If they ponder the concept at all, many people tend to instinctively distrust editing, equating it with censorship or an elitism which is counter to the central digital premise that everything gets put out there as quickly as possible and in the process removing suspicion about what gets left out.

Except contrary to the dystopian nightmare, what is becoming increasingly obvious is that what doesn’t get left out anymore is mostly a remorseless tide of attention-seeking from that vast mass of humanity convinced of its own fascinating individual complication.

Face value

Which is harmless enough too in its own terms, except that attention seeking instinct has been hijacked by big business to present a relentless 24/7 hard-sell that can make the gap between reality and spin so blurry as to become irrelevant.

It’s a hard-sell happily gobbled up by all hard-pressed media sectors where puff such as the stuff about the supposed cost of Leicester’s success to a bookmaking industry get gobbled up before being spewed out again at face value.

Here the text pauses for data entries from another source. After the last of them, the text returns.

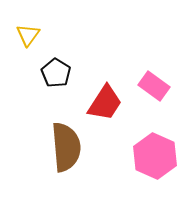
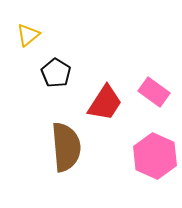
yellow triangle: rotated 15 degrees clockwise
pink rectangle: moved 6 px down
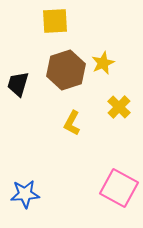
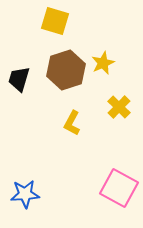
yellow square: rotated 20 degrees clockwise
black trapezoid: moved 1 px right, 5 px up
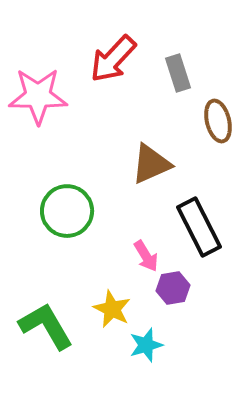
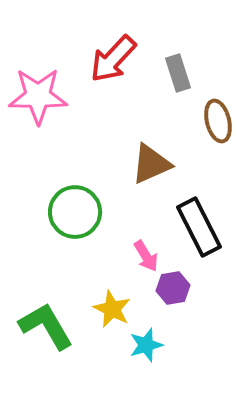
green circle: moved 8 px right, 1 px down
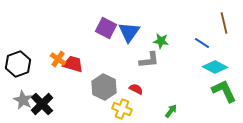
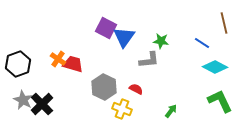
blue triangle: moved 5 px left, 5 px down
green L-shape: moved 4 px left, 10 px down
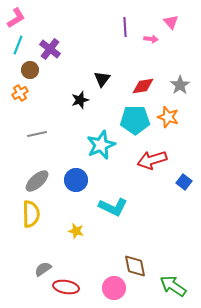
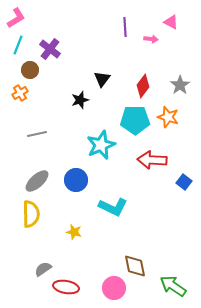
pink triangle: rotated 21 degrees counterclockwise
red diamond: rotated 45 degrees counterclockwise
red arrow: rotated 20 degrees clockwise
yellow star: moved 2 px left, 1 px down
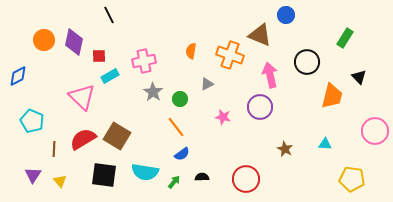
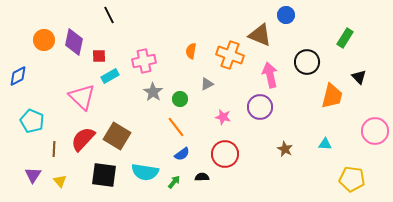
red semicircle: rotated 16 degrees counterclockwise
red circle: moved 21 px left, 25 px up
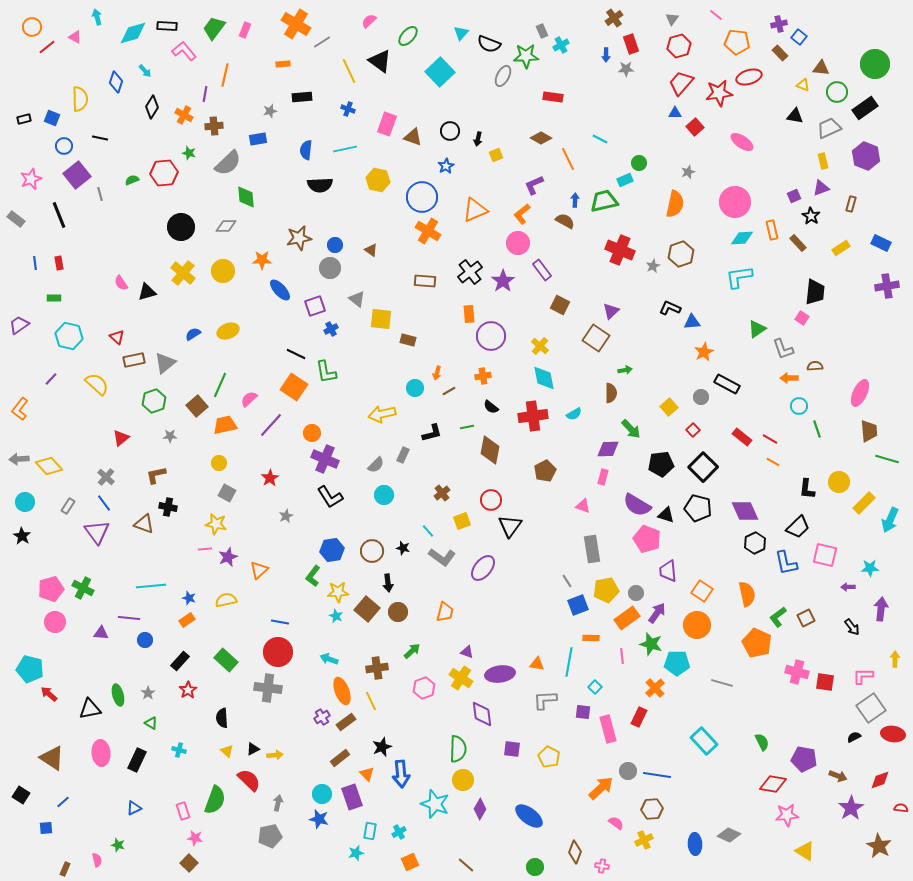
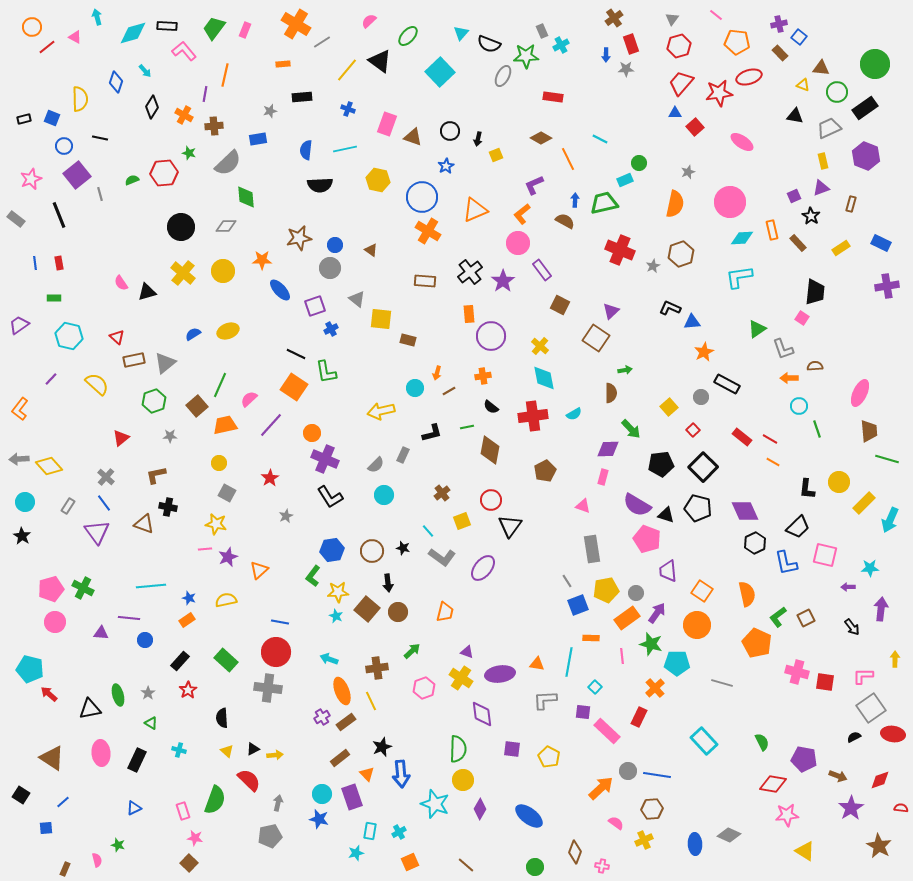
yellow line at (349, 71): moved 2 px left, 1 px up; rotated 65 degrees clockwise
green trapezoid at (604, 201): moved 2 px down
pink circle at (735, 202): moved 5 px left
yellow arrow at (382, 414): moved 1 px left, 3 px up
red circle at (278, 652): moved 2 px left
pink rectangle at (608, 729): moved 1 px left, 2 px down; rotated 32 degrees counterclockwise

The fact it’s mostly rubbish can seem superfluous given the demand for material which can be churned out quickly and, most importantly of all, cheaply.

But that it can then get presented as fact illustrates how important what gets left out can actually be.

This bookmaker stuff about Leicester is a three-card PR trick, yet another illustration of how blizzards of facts are not the same thing as the truth, a relatively unimportant distinction it seems, and which ignoring facilitates the hard-sell even more.

Gambling industry

There is already speculation in gambling industry circles that the days of 5,000-1 odds are over, given how lop-sided such a price is in a 20-runner field.

However it must be long odds-on next August that similarly big prices about Burnley for instance coming out on top will be readily available, replete with the usual PR bumph about how bookies are facing a hiding through their outrageous generosity.

And while those same bookies will keep their fingers crossed for another ‘morkoting’ miracle, the memory of how in the past people were once employed to bin this stuff rather than recycle it will recede even further.